-- Task objective --
Go line by line through the data below, counting each one that has "языке", and give the final count only.

-- Supplied data --

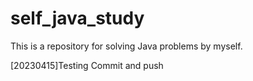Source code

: # self_java_study
This is a repository for solving Java problems by myself.

[20230415]Testing Commit and push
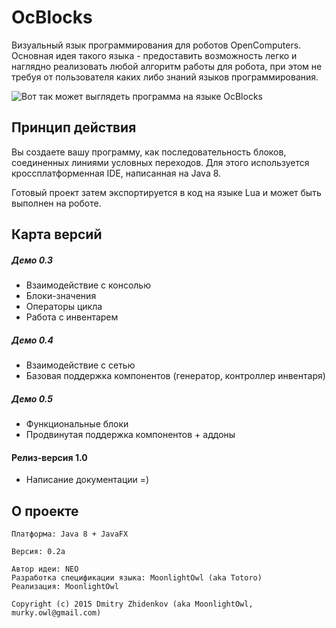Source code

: OcBlocks
========

Визуальный язык программирования для роботов OpenComputers.
Основная идея такого языка - предоставить возможность легко и наглядно 
реализовать любой алгоритм работы для робота, при этом не требуя
от пользователя каких либо знаний языков программирования.

![Вот так может выглядеть программа на языке OcBlocks](https://lh3.googleusercontent.com/-TJ4sT8hLt1Q/VlmzzfsQoII/AAAAAAAABSQ/tdlO-k_R048/s818-Ic42/O-Blocks3.png)

Принцип действия
---------
Вы создаете вашу программу, как последовательность блоков, соединенных линиями условных переходов.
Для этого используется кроссплатформенная IDE, написанная на Java 8.

Готовый проект затем экспортируется в код на языке Lua и может быть выполнен на роботе.

Карта версий
-------
##### Демо 0.3
* Взаимодействие с консолью
* Блоки-значения
* Операторы цикла
* Работа с инвентарем

##### Демо 0.4
* Взаимодействие с сетью
* Базовая поддержка компонентов (генератор, контроллер инвентаря)

##### Демо 0.5
* Функциональные блоки
* Продвинутая поддержка компонентов + аддоны

#### Релиз-версия 1.0
* Написание документации =)

О проекте
---------
    Платформа: Java 8 + JavaFX
    
    Версия: 0.2a

    Автор идеи: NEO
    Разработка спецификации языка: MoonlightOwl (aka Totoro)
    Реализация: MoonlightOwl
    
    Copyright (c) 2015 Dmitry Zhidenkov (aka MoonlightOwl, murky.owl@gmail.com)
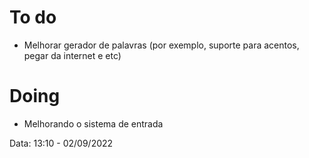 
# To do

- Melhorar gerador de palavras (por exemplo, suporte para acentos, pegar da internet e etc)

# Doing

- Melhorando o sistema de entrada

Data: 13:10 - 02/09/2022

-- Written solution --
2